## What is asked
Copy out the stretch of the micro-frontends passage from "Micro-Frontend Applications" through "their delivery throughput.", swapping "monolithic codebase" for "single large codebase".

## Text passage

Micro-Frontend Applications

Micro-frontends are an emerging architecture inspired by microservices architecture. The main idea behind it is to break down a monolithic codebase into smaller parts, allowing an organization to spread out the work among autonomous teams, whether collocated or distributed, without the need to slow down their delivery throughput.

However, designing an API and encapsulating the logic into a microservice is actually the easiest part. When we realize there is significantly more to take care of, we will understand the complexity of the microservices architecture that adds not only high flexibility and good encapsulation between domains but also an overall complexity around the observability, automation, and discoverability of a system.

For instance, after creating the business logic of a service, we need to understand how a client should access our API.  If it’s an internal microservice that should communicate with other microservices, we need to identify a security model. Then we need to deal with the traffic that consumes our microservice, implementing techniques for spike traffic like autoscaling or caching. We also need to understand how our microservice may fail. It may fail gracefully without affecting the consumers and just hiding the functionality on the user interface. Otherwise, we need to have resilience across multiple availability zones or regions.

Working with microservices simplifies the business logic, but we need to handle an intrinsic complexity at different levels like networking, persistence layer, communication protocols, security, and many others. This is also true for micro-frontends. If the business logic and the code complexity are reduced drastically, the overhead on automation, governance, observability, and communication have to be taken into consideration.

As with other architectures, micro-frontends might not be suitable for all projects; existing architectures such as server-side rendering or Jamstack are still valid options. Nevertheless, micro-frontends can provide a new way to structure our frontend applications at scale, solving some key scalability challenges companies have encountered in the past from both a technical and organizational perspective.

Too often I have seen great architectures on paper that didn’t translate well into the real world because the creator didn’t take into account the environment and its context (company’s structure, culture, developers’ skills, timeline, etc.) where the project would have been built.

Melvin Conway’s law put it best: “Any organization that designs a system (defined more broadly here than just information systems) will inevitably produce a design whose structure is a copy of the organization’s communication structure.”¹ Conway’s law could be mitigated with the inverse Conway maneuver, which recommends that teams and organizations be structured according to our desired architecture and not vice versa. I truly believe that mastering different architectures and investing time in understanding how many systems work allow us to mitigate the impact of Conway’s law, because it gives us enough tools in our belt to solve both technical and organizational challenges.

Micro-frontends, combined with microservices and a strong engineering culture where everyone is responsible for their own domain, may help achieve organizational agility and better time to market. This architecture can be used in combination with other backend architecture, such as a monolith backend or service-oriented architecture (SOA). However, micro-frontends are suited well when we can have a microservices architecture, allowing us to define slices of an application that are evolving together.

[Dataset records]
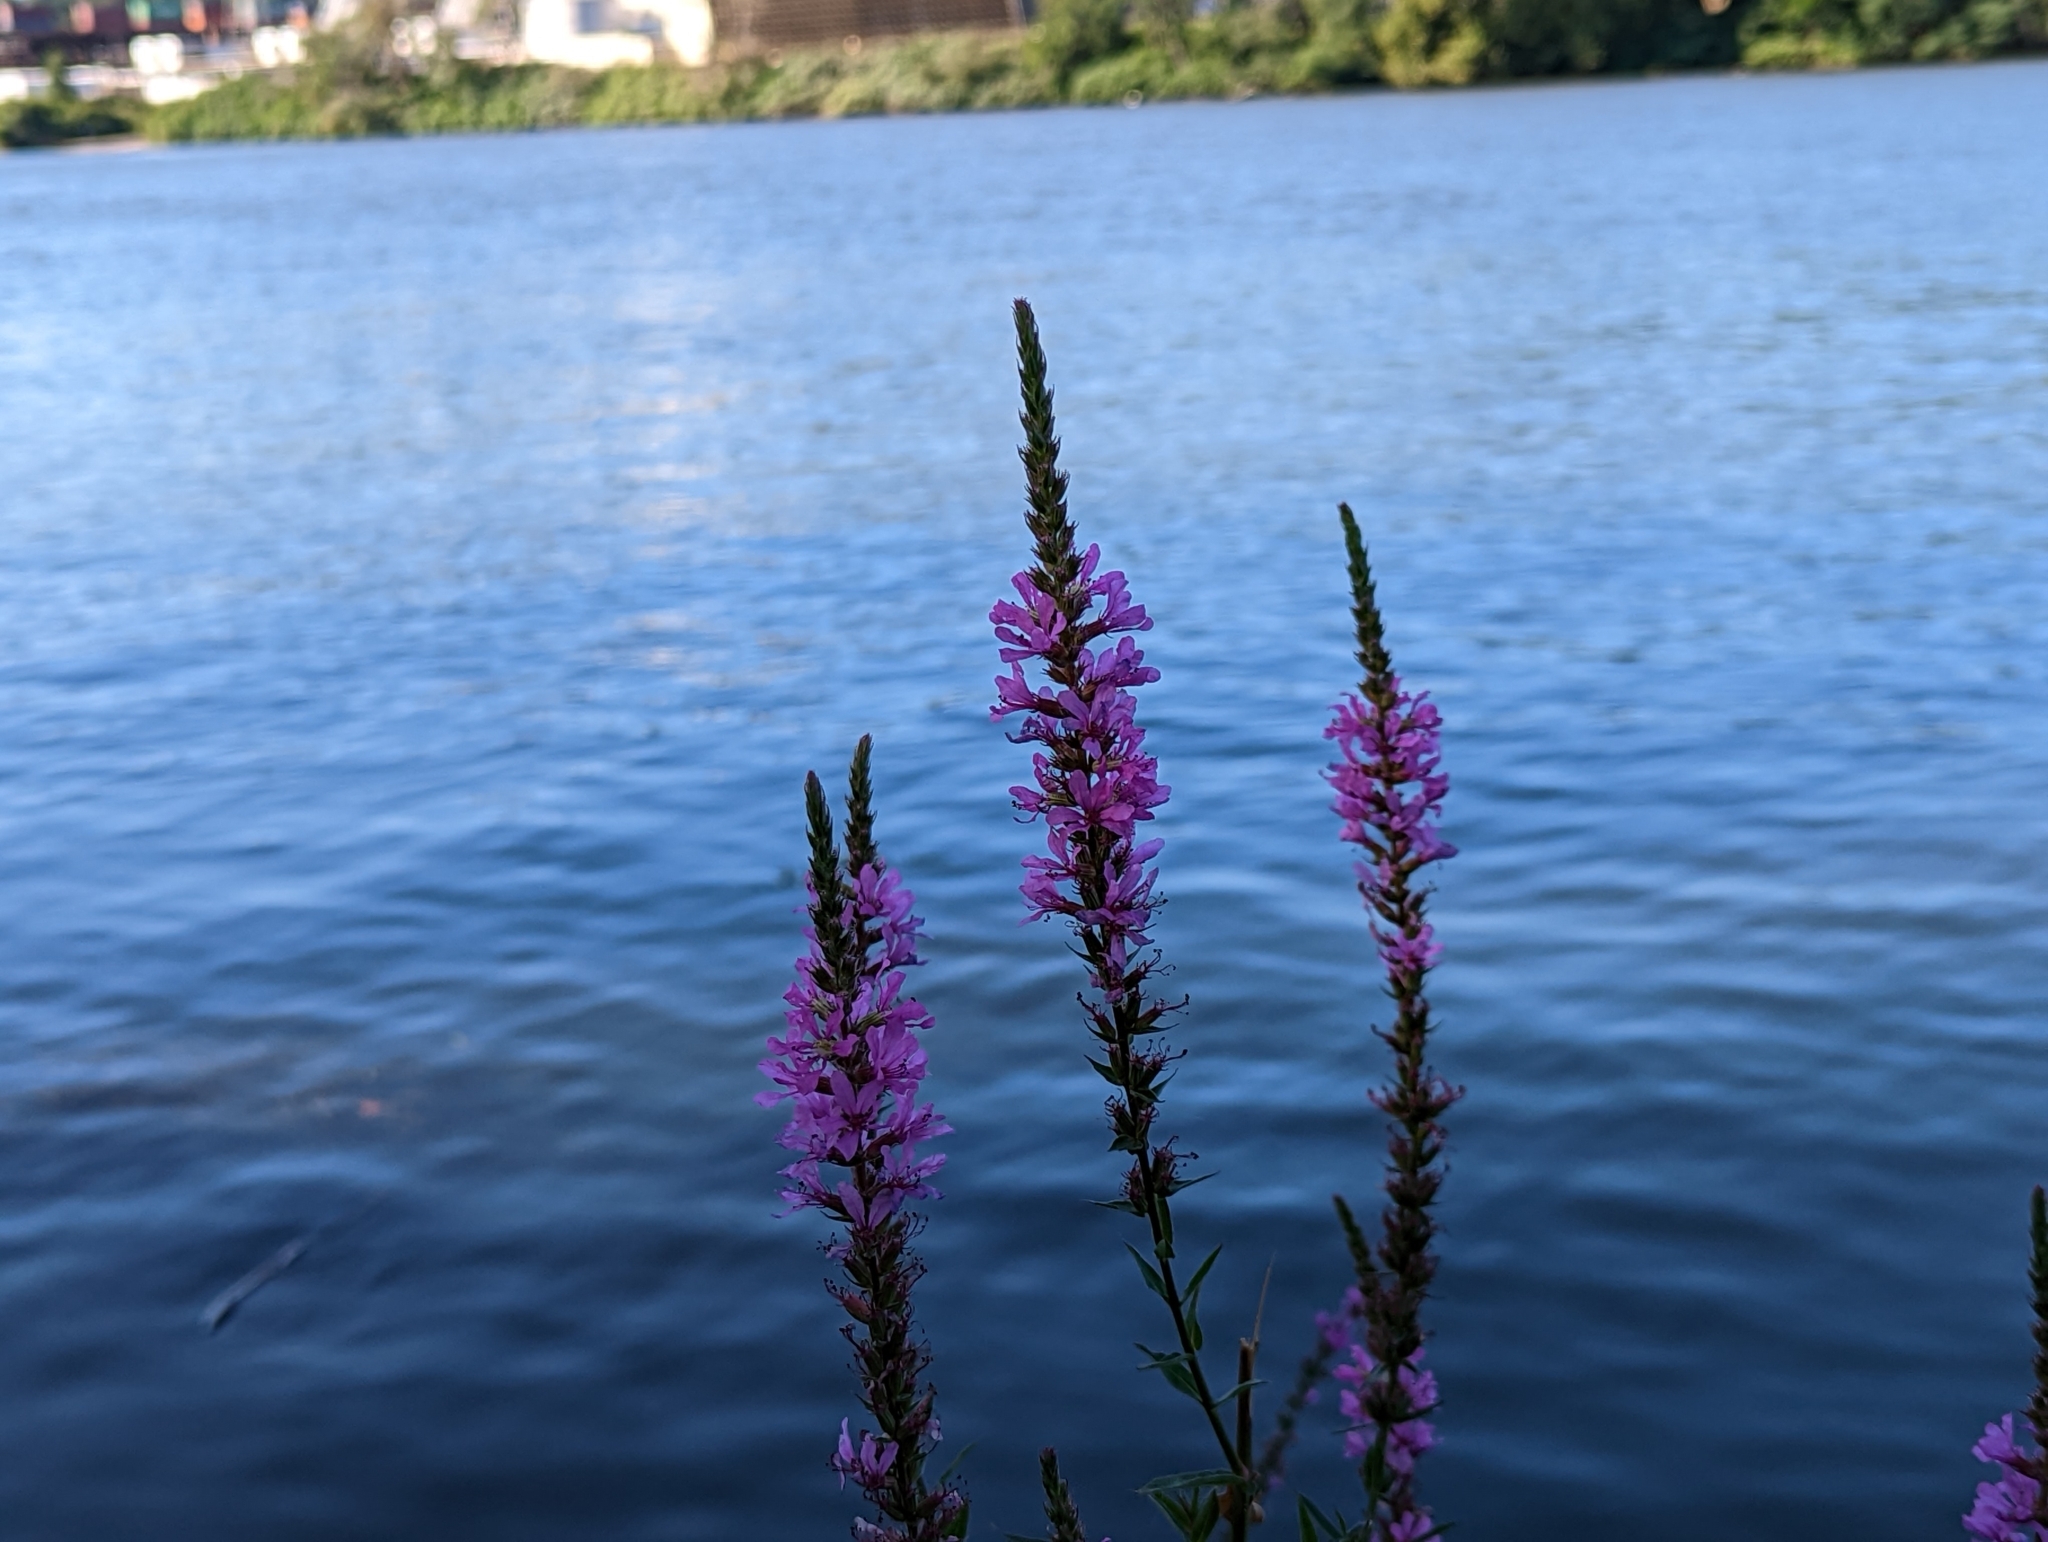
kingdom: Plantae
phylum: Tracheophyta
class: Magnoliopsida
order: Myrtales
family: Lythraceae
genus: Lythrum
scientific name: Lythrum salicaria
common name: Purple loosestrife
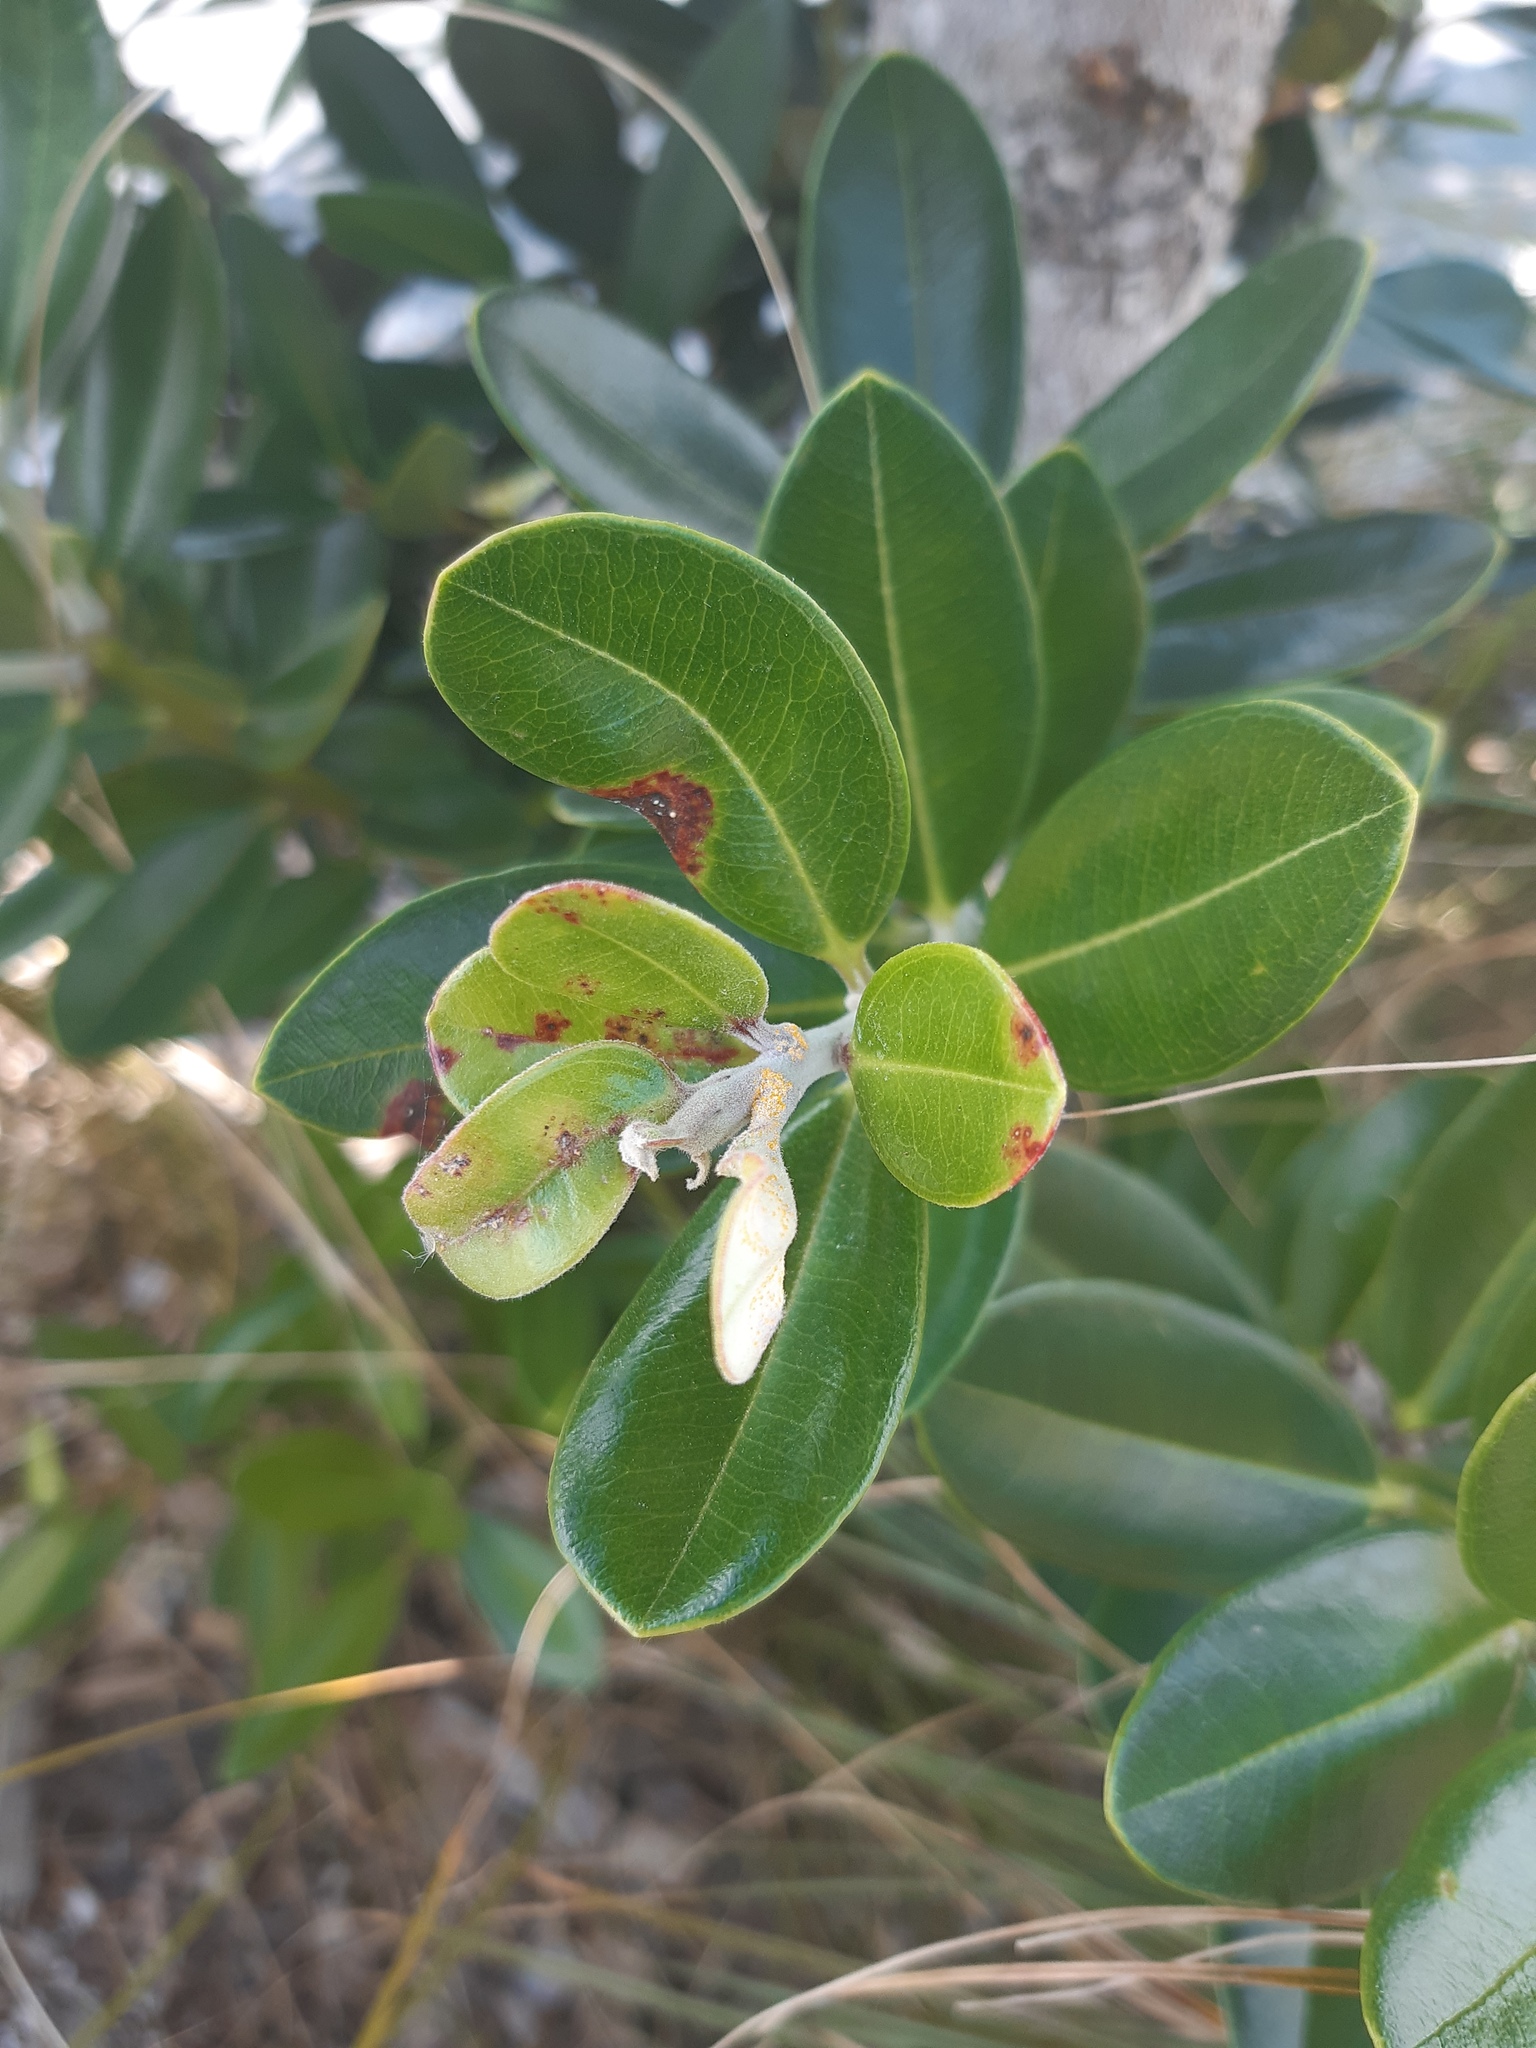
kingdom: Fungi
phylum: Basidiomycota
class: Pucciniomycetes
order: Pucciniales
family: Sphaerophragmiaceae
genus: Austropuccinia
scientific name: Austropuccinia psidii
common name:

## Output for this exercise
Micro-Frontend Applications

Micro-frontends are an emerging architecture inspired by microservices architecture. The main idea behind it is to break down a single large codebase into smaller parts, allowing an organization to spread out the work among autonomous teams, whether collocated or distributed, without the need to slow down their delivery throughput.